─── Given entries ───

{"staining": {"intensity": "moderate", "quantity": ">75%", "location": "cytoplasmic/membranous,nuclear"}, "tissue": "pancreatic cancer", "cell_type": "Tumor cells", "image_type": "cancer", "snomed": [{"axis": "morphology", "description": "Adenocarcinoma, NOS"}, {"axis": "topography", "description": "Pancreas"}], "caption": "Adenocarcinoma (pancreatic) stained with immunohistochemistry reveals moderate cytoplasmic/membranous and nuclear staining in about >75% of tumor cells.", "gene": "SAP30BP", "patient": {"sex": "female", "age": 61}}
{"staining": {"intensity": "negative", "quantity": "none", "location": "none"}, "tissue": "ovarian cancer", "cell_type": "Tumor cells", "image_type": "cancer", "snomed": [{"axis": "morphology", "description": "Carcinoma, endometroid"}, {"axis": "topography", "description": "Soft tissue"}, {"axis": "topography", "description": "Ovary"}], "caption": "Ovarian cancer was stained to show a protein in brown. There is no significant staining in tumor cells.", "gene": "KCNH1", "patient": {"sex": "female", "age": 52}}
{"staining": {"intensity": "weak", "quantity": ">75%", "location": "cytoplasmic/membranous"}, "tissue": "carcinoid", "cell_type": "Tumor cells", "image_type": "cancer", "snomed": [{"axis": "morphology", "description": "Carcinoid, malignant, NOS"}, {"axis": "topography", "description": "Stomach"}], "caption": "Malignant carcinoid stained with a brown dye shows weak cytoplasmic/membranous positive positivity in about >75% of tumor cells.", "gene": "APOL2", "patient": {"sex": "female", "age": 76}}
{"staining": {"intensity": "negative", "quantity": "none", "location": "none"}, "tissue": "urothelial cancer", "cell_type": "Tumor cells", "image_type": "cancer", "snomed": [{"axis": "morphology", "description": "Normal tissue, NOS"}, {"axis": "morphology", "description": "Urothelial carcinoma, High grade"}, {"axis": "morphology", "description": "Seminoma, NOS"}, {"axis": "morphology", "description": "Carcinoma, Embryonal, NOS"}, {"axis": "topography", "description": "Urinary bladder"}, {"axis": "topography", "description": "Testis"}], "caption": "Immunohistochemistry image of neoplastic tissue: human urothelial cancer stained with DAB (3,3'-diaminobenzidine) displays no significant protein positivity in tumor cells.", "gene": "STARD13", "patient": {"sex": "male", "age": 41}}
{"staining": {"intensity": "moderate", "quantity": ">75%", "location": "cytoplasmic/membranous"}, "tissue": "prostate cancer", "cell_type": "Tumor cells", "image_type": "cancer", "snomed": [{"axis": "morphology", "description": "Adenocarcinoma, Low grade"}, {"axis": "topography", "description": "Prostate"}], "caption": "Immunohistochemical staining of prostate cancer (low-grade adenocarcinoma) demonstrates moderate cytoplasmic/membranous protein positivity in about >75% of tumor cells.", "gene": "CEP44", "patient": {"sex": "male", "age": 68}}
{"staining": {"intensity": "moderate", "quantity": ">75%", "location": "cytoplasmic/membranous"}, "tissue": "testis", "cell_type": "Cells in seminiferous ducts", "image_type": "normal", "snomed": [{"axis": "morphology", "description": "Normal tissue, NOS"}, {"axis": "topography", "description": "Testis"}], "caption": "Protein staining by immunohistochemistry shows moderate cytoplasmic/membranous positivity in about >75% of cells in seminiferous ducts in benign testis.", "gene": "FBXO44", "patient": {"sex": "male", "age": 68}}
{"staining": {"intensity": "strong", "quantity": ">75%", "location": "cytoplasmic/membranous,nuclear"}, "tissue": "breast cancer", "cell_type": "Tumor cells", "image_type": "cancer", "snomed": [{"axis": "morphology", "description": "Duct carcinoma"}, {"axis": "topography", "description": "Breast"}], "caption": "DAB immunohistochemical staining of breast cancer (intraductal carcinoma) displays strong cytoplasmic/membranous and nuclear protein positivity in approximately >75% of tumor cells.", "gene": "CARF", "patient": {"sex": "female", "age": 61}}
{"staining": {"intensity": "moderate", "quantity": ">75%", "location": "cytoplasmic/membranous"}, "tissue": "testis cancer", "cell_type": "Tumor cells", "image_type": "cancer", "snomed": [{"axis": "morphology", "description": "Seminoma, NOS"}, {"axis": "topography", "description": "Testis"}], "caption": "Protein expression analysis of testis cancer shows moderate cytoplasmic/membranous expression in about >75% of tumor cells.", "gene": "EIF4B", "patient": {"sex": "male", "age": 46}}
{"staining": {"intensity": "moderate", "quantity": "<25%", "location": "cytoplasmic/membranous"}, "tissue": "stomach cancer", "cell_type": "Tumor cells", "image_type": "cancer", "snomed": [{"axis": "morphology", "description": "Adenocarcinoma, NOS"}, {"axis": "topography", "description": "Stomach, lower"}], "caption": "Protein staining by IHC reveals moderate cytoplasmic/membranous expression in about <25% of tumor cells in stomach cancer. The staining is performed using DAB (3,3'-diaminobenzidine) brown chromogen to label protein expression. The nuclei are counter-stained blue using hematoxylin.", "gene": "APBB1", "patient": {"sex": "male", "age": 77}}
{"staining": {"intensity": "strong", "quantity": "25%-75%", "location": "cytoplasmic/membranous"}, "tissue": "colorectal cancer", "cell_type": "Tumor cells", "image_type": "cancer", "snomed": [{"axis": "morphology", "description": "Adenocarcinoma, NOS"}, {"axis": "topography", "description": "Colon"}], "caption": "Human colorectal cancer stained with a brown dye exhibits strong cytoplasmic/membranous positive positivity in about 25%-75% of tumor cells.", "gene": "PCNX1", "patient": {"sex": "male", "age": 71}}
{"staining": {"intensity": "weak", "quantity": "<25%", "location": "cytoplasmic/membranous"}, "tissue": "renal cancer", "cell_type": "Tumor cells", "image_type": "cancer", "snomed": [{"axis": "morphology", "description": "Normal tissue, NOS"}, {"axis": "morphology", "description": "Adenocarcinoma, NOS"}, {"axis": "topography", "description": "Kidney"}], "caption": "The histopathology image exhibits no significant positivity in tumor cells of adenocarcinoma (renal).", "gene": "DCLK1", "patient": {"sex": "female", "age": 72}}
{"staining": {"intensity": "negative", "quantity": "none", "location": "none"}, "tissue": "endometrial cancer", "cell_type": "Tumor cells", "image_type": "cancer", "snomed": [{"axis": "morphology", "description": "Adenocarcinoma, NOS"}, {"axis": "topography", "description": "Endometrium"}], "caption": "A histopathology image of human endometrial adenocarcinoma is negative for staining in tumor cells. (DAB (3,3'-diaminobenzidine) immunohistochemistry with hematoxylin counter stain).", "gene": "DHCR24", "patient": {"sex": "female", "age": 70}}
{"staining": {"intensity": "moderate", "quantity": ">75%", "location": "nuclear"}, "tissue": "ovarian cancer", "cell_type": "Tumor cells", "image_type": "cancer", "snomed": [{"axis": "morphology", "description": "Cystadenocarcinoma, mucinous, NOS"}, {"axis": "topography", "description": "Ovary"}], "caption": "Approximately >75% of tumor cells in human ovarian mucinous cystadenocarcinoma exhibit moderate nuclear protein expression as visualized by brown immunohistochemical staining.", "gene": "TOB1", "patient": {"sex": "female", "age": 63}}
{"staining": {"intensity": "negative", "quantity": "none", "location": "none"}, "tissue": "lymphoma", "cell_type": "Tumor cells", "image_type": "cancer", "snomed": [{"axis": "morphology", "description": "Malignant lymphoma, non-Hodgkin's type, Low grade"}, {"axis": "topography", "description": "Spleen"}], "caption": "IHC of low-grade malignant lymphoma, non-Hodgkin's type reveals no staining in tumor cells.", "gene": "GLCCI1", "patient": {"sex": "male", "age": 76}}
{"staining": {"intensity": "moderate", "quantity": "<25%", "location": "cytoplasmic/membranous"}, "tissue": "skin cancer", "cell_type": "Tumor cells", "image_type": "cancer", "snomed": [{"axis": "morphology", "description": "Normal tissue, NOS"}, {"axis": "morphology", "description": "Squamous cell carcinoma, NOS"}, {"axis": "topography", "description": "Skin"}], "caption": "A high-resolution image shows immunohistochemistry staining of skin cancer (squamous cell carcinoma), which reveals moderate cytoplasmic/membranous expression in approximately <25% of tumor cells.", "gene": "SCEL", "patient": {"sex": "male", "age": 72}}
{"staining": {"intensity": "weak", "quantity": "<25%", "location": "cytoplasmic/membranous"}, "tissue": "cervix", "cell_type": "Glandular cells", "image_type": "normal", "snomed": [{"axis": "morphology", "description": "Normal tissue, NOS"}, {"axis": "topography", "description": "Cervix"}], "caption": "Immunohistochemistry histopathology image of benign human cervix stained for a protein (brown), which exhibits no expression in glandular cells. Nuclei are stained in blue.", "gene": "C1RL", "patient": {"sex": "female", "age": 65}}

───

◆ Task requirements:
Please give back exactly the lines of the listing above that run from the one containing "image of neoplastic" through the one containing "staining by immunohistochemistry", and only those.

◆ Output of the task:
{"staining": {"intensity": "negative", "quantity": "none", "location": "none"}, "tissue": "urothelial cancer", "cell_type": "Tumor cells", "image_type": "cancer", "snomed": [{"axis": "morphology", "description": "Normal tissue, NOS"}, {"axis": "morphology", "description": "Urothelial carcinoma, High grade"}, {"axis": "morphology", "description": "Seminoma, NOS"}, {"axis": "morphology", "description": "Carcinoma, Embryonal, NOS"}, {"axis": "topography", "description": "Urinary bladder"}, {"axis": "topography", "description": "Testis"}], "caption": "Immunohistochemistry image of neoplastic tissue: human urothelial cancer stained with DAB (3,3'-diaminobenzidine) displays no significant protein positivity in tumor cells.", "gene": "STARD13", "patient": {"sex": "male", "age": 41}}
{"staining": {"intensity": "moderate", "quantity": ">75%", "location": "cytoplasmic/membranous"}, "tissue": "prostate cancer", "cell_type": "Tumor cells", "image_type": "cancer", "snomed": [{"axis": "morphology", "description": "Adenocarcinoma, Low grade"}, {"axis": "topography", "description": "Prostate"}], "caption": "Immunohistochemical staining of prostate cancer (low-grade adenocarcinoma) demonstrates moderate cytoplasmic/membranous protein positivity in about >75% of tumor cells.", "gene": "CEP44", "patient": {"sex": "male", "age": 68}}
{"staining": {"intensity": "moderate", "quantity": ">75%", "location": "cytoplasmic/membranous"}, "tissue": "testis", "cell_type": "Cells in seminiferous ducts", "image_type": "normal", "snomed": [{"axis": "morphology", "description": "Normal tissue, NOS"}, {"axis": "topography", "description": "Testis"}], "caption": "Protein staining by immunohistochemistry shows moderate cytoplasmic/membranous positivity in about >75% of cells in seminiferous ducts in benign testis.", "gene": "FBXO44", "patient": {"sex": "male", "age": 68}}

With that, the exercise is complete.